Text
That makes sense. We shall persevere and hopefully all will be well. Thanks ever so!


----------



## tuckersmom20 (Dec 12, 2010)

Nana52 said:


> That makes sense. We shall persevere and hopefully all will be well. Thanks ever so!


It's really .. Slow and steady wins the race.

Rabbit is super lean and won't cause weight gain quickly. 
I dont think rabbit will cause much stomach upset either but I could be wrong.

I have tried so hard to feed rabbit but the boys refuse.
Rabbit is a "cool" meat so it's perfect for epileptics by the way


----------



## Nana52 (Apr 28, 2012)

tuckersmom20 said:


> It's really .. Slow and steady wins the race.
> 
> Rabbit is super lean and won't cause weight gain quickly.
> I dont think rabbit will cause much stomach upset either but I could be wrong.
> ...


Both boys ate their rabbit bites without hesitation, but I've only given them just a sliver so far. Honestly, I think they'd both eat anything that didn't bite them first. Gonna wait and see how their next poop looks before proceeding. Don't want to get too cocky just because they've had no upset thus far.

I didn't know about the "cool" meat thing. Not sure I buy into that but whatever works, right? I've been meaning to do some reading about all that, just to see what it's all about. When I get a round toit.

Donna


----------



## tuckersmom20 (Dec 12, 2010)

Nana52 said:


> Both boys ate their rabbit bites without hesitation, but I've only given them just a sliver so far. Honestly, I think they'd both eat anything that didn't bite them first. Gonna wait and see how their next poop looks before proceeding. Don't want to get too cocky just because they've had no upset thus far.
> 
> I didn't know about the "cool" meat thing. Not sure I buy into that but whatever works, right? I've been meaning to do some reading about all that, just to see what it's all about. When I get a round toit.
> 
> Donna


I don't completrly buy into it... But it works here.

Chicken, turkey and rabbit seem to agree a lot with tuck.
Beef makes him pant a lot the day of.

I watch him like a hawk and notice the simplest of changes.. I don't know maybe I want to believe it lol!


----------



## Nana52 (Apr 28, 2012)

tuckersmom20 said:


> I don't completrly buy into it... But it works here.
> 
> Chicken, turkey and rabbit seem to agree a lot with tuck.
> Beef makes him pant a lot the day of.
> ...


Interesting. I think I'd like to read a bit more about it. It's good to have something to believe in, yes?


----------



## Nana52 (Apr 28, 2012)

Day 4 on rabbit intro. They didn't even blink about eating it. We're about 50% rabbit/50% turkey. Maybe a whole rabbit meal this weekend. No problem thus far. Somehow the rabbit bones seem a tad less scary for me. No idea why that is. Maybe I'm getting a grip .... or not.


----------

Input data
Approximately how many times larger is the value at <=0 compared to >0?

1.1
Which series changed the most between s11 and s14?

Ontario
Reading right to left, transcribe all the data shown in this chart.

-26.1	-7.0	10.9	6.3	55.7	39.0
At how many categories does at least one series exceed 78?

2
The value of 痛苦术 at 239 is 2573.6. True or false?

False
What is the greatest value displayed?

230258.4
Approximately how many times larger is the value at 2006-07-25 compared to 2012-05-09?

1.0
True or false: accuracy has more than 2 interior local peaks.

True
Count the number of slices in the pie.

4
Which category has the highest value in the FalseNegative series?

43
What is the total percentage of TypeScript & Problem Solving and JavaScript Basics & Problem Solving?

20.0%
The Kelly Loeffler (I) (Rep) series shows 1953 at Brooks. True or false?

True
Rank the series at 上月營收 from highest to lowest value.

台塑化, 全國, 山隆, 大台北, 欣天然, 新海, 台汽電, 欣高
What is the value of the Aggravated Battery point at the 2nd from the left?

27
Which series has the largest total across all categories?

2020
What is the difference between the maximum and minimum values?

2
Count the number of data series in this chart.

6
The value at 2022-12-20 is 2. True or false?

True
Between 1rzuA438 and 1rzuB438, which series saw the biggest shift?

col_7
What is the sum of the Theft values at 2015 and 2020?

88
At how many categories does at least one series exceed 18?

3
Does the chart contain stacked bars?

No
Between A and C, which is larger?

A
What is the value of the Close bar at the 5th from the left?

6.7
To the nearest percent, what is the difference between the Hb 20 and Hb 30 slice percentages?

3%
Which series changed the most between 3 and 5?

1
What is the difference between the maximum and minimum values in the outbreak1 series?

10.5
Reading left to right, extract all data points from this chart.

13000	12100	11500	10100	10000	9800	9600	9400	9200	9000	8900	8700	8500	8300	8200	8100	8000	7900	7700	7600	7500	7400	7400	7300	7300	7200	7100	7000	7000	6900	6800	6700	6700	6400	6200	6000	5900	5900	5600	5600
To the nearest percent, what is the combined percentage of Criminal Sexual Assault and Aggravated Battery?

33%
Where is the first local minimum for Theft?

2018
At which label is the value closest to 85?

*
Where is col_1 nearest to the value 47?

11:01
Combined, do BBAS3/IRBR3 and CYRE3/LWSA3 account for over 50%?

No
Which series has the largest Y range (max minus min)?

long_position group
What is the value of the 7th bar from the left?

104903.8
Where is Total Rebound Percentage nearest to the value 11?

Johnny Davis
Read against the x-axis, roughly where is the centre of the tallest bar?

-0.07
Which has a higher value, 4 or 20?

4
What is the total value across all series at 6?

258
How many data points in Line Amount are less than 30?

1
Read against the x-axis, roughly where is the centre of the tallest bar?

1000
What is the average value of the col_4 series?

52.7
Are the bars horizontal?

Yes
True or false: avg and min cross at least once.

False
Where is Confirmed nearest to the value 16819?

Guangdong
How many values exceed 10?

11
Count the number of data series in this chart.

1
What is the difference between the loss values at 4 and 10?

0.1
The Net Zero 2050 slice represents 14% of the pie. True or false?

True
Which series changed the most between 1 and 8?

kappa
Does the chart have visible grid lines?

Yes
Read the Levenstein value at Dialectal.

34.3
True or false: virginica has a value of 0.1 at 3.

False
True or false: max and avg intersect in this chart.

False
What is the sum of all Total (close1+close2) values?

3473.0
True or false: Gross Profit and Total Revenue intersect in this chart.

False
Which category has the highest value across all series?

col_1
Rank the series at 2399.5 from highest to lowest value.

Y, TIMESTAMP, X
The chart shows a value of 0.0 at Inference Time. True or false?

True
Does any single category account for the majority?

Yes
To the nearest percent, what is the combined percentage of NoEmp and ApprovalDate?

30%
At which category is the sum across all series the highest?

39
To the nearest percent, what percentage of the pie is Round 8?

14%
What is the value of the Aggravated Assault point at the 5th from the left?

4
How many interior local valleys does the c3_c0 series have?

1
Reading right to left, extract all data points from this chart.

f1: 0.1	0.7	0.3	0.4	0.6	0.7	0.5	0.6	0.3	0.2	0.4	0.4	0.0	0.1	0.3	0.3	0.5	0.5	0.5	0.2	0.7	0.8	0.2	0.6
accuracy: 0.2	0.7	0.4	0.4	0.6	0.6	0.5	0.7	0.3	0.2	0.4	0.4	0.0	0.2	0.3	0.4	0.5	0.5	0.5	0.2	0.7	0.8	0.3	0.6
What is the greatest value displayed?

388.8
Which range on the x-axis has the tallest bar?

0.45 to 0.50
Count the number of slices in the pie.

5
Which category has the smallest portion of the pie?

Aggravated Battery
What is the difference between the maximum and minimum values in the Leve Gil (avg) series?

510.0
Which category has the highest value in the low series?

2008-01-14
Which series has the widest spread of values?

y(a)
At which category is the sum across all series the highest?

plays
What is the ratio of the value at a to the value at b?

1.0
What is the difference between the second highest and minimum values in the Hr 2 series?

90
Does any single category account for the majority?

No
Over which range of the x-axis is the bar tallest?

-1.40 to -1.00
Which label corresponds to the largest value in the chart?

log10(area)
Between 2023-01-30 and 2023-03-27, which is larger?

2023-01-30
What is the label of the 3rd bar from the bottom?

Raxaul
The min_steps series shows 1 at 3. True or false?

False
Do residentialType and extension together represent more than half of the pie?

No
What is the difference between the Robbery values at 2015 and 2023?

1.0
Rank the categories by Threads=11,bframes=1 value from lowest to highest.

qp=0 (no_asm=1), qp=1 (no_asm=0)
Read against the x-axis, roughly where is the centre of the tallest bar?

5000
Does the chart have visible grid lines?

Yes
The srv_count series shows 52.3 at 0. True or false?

Work to complete
1. Answer these questions about the thread:
(a) Which meat does tuckersmom20 say makes Tuck pant a lot the day of?
(b) What does Nana52 want to see before going further with the rabbit?
(c) On Day 4 of the rabbit intro, what is the split between rabbit and turkey?
2. Extract every line of the records that contains the string "Approximately".
The thread and the records have nothing to do with each other.

Answers to the problems
1.
(a) Beef
(b) How their next poop looks
(c) About 50% rabbit and 50% turkey

2.
Approximately how many times larger is the value at <=0 compared to >0?
Approximately how many times larger is the value at 2006-07-25 compared to 2012-05-09?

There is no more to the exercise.